[Stored data entries]
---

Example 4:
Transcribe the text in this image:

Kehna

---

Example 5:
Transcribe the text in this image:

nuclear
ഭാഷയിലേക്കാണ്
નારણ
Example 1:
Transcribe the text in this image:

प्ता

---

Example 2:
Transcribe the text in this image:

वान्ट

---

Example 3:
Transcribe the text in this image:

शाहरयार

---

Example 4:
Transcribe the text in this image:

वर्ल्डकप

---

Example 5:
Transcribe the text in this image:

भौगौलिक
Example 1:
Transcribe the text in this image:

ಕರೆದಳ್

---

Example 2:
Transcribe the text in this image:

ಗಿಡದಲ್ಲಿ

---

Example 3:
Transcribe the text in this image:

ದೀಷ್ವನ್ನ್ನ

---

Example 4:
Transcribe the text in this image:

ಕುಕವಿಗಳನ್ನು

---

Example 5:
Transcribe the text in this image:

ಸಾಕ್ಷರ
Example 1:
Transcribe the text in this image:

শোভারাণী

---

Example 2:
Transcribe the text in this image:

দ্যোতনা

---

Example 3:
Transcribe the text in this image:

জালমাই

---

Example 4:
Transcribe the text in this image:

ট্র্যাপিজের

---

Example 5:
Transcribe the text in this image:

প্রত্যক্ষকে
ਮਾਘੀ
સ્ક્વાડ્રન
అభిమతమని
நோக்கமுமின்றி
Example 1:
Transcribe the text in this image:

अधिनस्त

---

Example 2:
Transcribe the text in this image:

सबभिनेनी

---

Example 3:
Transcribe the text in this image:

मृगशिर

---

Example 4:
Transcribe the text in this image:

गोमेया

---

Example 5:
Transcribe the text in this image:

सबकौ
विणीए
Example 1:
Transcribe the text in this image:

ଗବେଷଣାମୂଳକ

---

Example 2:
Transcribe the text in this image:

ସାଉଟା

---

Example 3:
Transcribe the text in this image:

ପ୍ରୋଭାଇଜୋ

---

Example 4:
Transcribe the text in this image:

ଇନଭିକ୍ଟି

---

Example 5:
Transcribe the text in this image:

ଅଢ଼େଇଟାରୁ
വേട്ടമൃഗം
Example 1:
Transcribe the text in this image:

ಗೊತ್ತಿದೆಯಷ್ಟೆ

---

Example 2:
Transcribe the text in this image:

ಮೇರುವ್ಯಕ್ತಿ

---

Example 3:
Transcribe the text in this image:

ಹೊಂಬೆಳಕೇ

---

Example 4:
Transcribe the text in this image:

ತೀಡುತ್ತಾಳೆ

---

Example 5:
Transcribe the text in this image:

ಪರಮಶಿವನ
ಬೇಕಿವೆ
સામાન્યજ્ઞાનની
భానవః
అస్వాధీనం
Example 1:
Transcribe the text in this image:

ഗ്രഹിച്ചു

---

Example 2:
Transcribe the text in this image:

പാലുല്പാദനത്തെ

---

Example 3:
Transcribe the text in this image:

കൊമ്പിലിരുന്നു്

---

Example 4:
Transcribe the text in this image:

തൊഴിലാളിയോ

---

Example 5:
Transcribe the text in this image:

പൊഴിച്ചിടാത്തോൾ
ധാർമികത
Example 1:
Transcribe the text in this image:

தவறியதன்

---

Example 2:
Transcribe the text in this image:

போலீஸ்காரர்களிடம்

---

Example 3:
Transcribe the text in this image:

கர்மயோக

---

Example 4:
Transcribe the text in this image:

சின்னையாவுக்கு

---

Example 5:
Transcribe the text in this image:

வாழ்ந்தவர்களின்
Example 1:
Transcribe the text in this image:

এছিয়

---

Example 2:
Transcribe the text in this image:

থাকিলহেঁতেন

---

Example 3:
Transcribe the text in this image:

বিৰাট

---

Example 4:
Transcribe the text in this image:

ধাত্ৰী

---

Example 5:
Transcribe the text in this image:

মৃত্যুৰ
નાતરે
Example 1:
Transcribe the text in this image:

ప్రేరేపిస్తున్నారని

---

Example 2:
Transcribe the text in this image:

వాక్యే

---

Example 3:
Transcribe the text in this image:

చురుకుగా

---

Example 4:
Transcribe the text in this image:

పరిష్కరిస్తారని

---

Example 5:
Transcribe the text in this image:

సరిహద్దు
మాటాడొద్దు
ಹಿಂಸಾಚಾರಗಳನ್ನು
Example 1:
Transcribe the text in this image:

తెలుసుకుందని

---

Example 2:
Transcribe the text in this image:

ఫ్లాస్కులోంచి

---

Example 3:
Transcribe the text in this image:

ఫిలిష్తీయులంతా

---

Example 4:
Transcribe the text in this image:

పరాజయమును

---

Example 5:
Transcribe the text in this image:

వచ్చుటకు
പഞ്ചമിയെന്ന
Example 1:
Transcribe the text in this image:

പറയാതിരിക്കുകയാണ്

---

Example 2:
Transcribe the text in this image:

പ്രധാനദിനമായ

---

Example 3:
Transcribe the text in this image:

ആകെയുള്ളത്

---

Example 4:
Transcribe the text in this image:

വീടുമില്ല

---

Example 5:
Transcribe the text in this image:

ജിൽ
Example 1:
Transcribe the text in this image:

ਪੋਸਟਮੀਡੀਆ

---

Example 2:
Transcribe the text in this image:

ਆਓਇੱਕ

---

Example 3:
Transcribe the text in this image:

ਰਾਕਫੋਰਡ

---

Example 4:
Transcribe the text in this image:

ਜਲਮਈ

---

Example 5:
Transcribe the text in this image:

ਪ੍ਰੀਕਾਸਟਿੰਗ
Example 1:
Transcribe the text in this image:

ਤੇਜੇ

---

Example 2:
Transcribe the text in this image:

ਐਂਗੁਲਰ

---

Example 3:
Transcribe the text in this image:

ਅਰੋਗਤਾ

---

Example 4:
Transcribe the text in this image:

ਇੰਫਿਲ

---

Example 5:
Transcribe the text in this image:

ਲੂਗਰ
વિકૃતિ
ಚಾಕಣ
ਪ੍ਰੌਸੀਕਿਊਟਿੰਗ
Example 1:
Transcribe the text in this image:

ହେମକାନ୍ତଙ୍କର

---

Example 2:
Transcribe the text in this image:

Task goal:
The entries above must be returned exactly.

Solution:
---

Example 4:
Transcribe the text in this image:

Kehna

---

Example 5:
Transcribe the text in this image:

nuclear
ഭാഷയിലേക്കാണ്
નારણ
Example 1:
Transcribe the text in this image:

प्ता

---

Example 2:
Transcribe the text in this image:

वान्ट

---

Example 3:
Transcribe the text in this image:

शाहरयार

---

Example 4:
Transcribe the text in this image:

वर्ल्डकप

---

Example 5:
Transcribe the text in this image:

भौगौलिक
Example 1:
Transcribe the text in this image:

ಕರೆದಳ್

---

Example 2:
Transcribe the text in this image:

ಗಿಡದಲ್ಲಿ

---

Example 3:
Transcribe the text in this image:

ದೀಷ್ವನ್ನ್ನ

---

Example 4:
Transcribe the text in this image:

ಕುಕವಿಗಳನ್ನು

---

Example 5:
Transcribe the text in this image:

ಸಾಕ್ಷರ
Example 1:
Transcribe the text in this image:

শোভারাণী

---

Example 2:
Transcribe the text in this image:

দ্যোতনা

---

Example 3:
Transcribe the text in this image:

জালমাই

---

Example 4:
Transcribe the text in this image:

ট্র্যাপিজের

---

Example 5:
Transcribe the text in this image:

প্রত্যক্ষকে
ਮਾਘੀ
સ્ક્વાડ્રન
అభిమతమని
நோக்கமுமின்றி
Example 1:
Transcribe the text in this image:

अधिनस्त

---

Example 2:
Transcribe the text in this image:

सबभिनेनी

---

Example 3:
Transcribe the text in this image:

मृगशिर

---

Example 4:
Transcribe the text in this image:

गोमेया

---

Example 5:
Transcribe the text in this image:

सबकौ
विणीए
Example 1:
Transcribe the text in this image:

ଗବେଷଣାମୂଳକ

---

Example 2:
Transcribe the text in this image:

ସାଉଟା

---

Example 3:
Transcribe the text in this image:

ପ୍ରୋଭାଇଜୋ

---

Example 4:
Transcribe the text in this image:

ଇନଭିକ୍ଟି

---

Example 5:
Transcribe the text in this image:

ଅଢ଼େଇଟାରୁ
വേട്ടമൃഗം
Example 1:
Transcribe the text in this image:

ಗೊತ್ತಿದೆಯಷ್ಟೆ

---

Example 2:
Transcribe the text in this image:

ಮೇರುವ್ಯಕ್ತಿ

---

Example 3:
Transcribe the text in this image:

ಹೊಂಬೆಳಕೇ

---

Example 4:
Transcribe the text in this image:

ತೀಡುತ್ತಾಳೆ

---

Example 5:
Transcribe the text in this image:

ಪರಮಶಿವನ
ಬೇಕಿವೆ
સામાન્યજ્ઞાનની
భానవః
అస్వాధీనం
Example 1:
Transcribe the text in this image:

ഗ്രഹിച്ചു

---

Example 2:
Transcribe the text in this image:

പാലുല്പാദനത്തെ

---

Example 3:
Transcribe the text in this image:

കൊമ്പിലിരുന്നു്

---

Example 4:
Transcribe the text in this image:

തൊഴിലാളിയോ

---

Example 5:
Transcribe the text in this image:

പൊഴിച്ചിടാത്തോൾ
ധാർമികത
Example 1:
Transcribe the text in this image:

தவறியதன்

---

Example 2:
Transcribe the text in this image:

போலீஸ்காரர்களிடம்

---

Example 3:
Transcribe the text in this image:

கர்மயோக

---

Example 4:
Transcribe the text in this image:

சின்னையாவுக்கு

---

Example 5:
Transcribe the text in this image:

வாழ்ந்தவர்களின்
Example 1:
Transcribe the text in this image:

এছিয়

---

Example 2:
Transcribe the text in this image:

থাকিলহেঁতেন

---

Example 3:
Transcribe the text in this image:

বিৰাট

---

Example 4:
Transcribe the text in this image:

ধাত্ৰী

---

Example 5:
Transcribe the text in this image:

মৃত্যুৰ
નાતરે
Example 1:
Transcribe the text in this image:

ప్రేరేపిస్తున్నారని

---

Example 2:
Transcribe the text in this image:

వాక్యే

---

Example 3:
Transcribe the text in this image:

చురుకుగా

---

Example 4:
Transcribe the text in this image:

పరిష్కరిస్తారని

---

Example 5:
Transcribe the text in this image:

సరిహద్దు
మాటాడొద్దు
ಹಿಂಸಾಚಾರಗಳನ್ನು
Example 1:
Transcribe the text in this image:

తెలుసుకుందని

---

Example 2:
Transcribe the text in this image:

ఫ్లాస్కులోంచి

---

Example 3:
Transcribe the text in this image:

ఫిలిష్తీయులంతా

---

Example 4:
Transcribe the text in this image:

పరాజయమును

---

Example 5:
Transcribe the text in this image:

వచ్చుటకు
പഞ്ചമിയെന്ന
Example 1:
Transcribe the text in this image:

പറയാതിരിക്കുകയാണ്

---

Example 2:
Transcribe the text in this image:

പ്രധാനദിനമായ

---

Example 3:
Transcribe the text in this image:

ആകെയുള്ളത്

---

Example 4:
Transcribe the text in this image:

വീടുമില്ല

---

Example 5:
Transcribe the text in this image:

ജിൽ
Example 1:
Transcribe the text in this image:

ਪੋਸਟਮੀਡੀਆ

---

Example 2:
Transcribe the text in this image:

ਆਓਇੱਕ

---

Example 3:
Transcribe the text in this image:

ਰਾਕਫੋਰਡ

---

Example 4:
Transcribe the text in this image:

ਜਲਮਈ

---

Example 5:
Transcribe the text in this image:

ਪ੍ਰੀਕਾਸਟਿੰਗ
Example 1:
Transcribe the text in this image:

ਤੇਜੇ

---

Example 2:
Transcribe the text in this image:

ਐਂਗੁਲਰ

---

Example 3:
Transcribe the text in this image:

ਅਰੋਗਤਾ

---

Example 4:
Transcribe the text in this image:

ਇੰਫਿਲ

---

Example 5:
Transcribe the text in this image:

ਲੂਗਰ
વિકૃતિ
ಚಾಕಣ
ਪ੍ਰੌਸੀਕਿਊਟਿੰਗ
Example 1:
Transcribe the text in this image:

ହେମକାନ୍ତଙ୍କର

---

Example 2:
Transcribe the text in this image:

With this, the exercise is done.